Ground state holding up road repairs


The unstable ground under Coast Rd, between Warrington and Karitane, is causing continuing delays in repairing the uneven road surface.

The pitted, pot-holed and uneven surface of the road, particularly near Puketeraki Lookout, and the lengthy wait for repairs is causing frustration for residents.

The state of Coast Rd was a hot topic of discussion at last month’s Waikouaiti Coast Community Board meeting, where concern was expressed over the timeframe for repairs.

Board member Geraldine Tait was unimpressed by the lack of a clear timeline for repairs, and said that people in the area felt they were being neglected.

“I accept that we will always have country roads, gravel foot paths and less attention to our area, but there has to be a bottom line.

“My big concern about the major slip, apart from how annoying it is, is that it’s very dangerous if someone doesn’t know the area – plenty of freedom campers and other tourists use Coast Rd,” she said.

Dunedin City Council transport delivery manager Josh Von Pein said slips and slumps had been problematic on Coast Rd since it was first built, requiring ongoing repairs.

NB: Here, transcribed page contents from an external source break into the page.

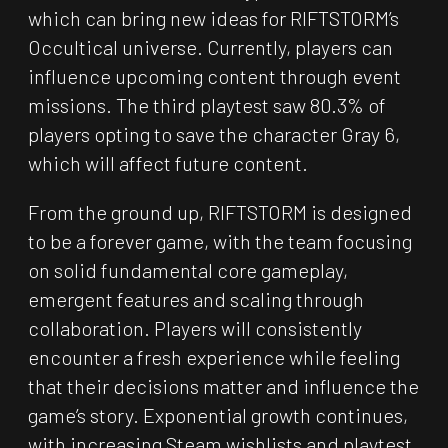
which can bring new ideas for RIFTSTORM’s
Occultical universe. Currently, players can
influence upcoming content through event
missions. The third playtest saw 80.3% of
players opting to save the character Gray 6,
which will affect future content.
From the ground up, RIFTSTORM is designed
to be a forever game, with the team focusing
on solid fundamental core gameplay,
emergent features and scaling through
collaboration. Players will consistently
encounter a fresh experience while feeling
that their decisions matter and influence the
game’s story. Exponential growth continues,
with increasing Steam wishlists and playtest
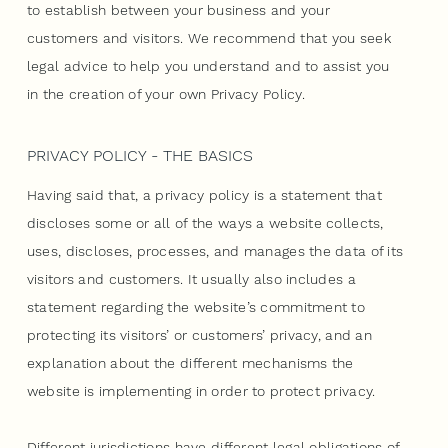
to establish between your business and your
customers and visitors. We recommend that you seek
legal advice to help you understand and to assist you
in the creation of your own Privacy Policy.
PRIVACY POLICY - THE BASICS
Having said that, a privacy policy is a statement that
discloses some or all of the ways a website collects,
uses, discloses, processes, and manages the data of its
visitors and customers. It usually also includes a
statement regarding the website’s commitment to
protecting its visitors’ or customers’ privacy, and an
explanation about the different mechanisms the
website is implementing in order to protect privacy.
Different jurisdictions have different legal obligations of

“Some areas were left as gravel up into the mid-’90s, as it was easier to gravel and grade the road when it moved.”

A large slip at the lookout end of Coast Rd had occurred in May last year, following heavy rain, and had since been repaired, he said.

However, movement of the hill and the road surface continues, resulting in a bumpy road surface and potholes near the lookout and at other points along the road.

Monitoring of the site for movement was continuing and, once it became static, Downer contractors would re-level and resurface the road, he said.

Mr Von Pein confirmed some requests for repairs had been received by the council, and said contractors and consultants had been engaged to make areas of concern safe and monitor any movement.

“We are programming work now and will do repairs very soon to the worst areas.

“We have signs on the bad areas warning vehicles to slow down for the change in surface.

“The nature of the ground conditions, weather and terrain means this work is ongoing.”

Waikouaiti Coast Community Board chairman Alasdair Morrison said the topography of the area meant Coast Rd had been a problem for “donkey’s years”.

While the repairs after last year’s rain event had taken “a bit longer than we would have hoped”, he understood council contractors were stretched.

“It is a bit of a waiting game, because of the nature of that hill.

“But there is no point in sealing it if the whole thing is going to slump again.”

The nature of Coast Rd had been of concern to the community board some years ago, he said. The board had managed to have the speed limit reduced to 80kmh on the road.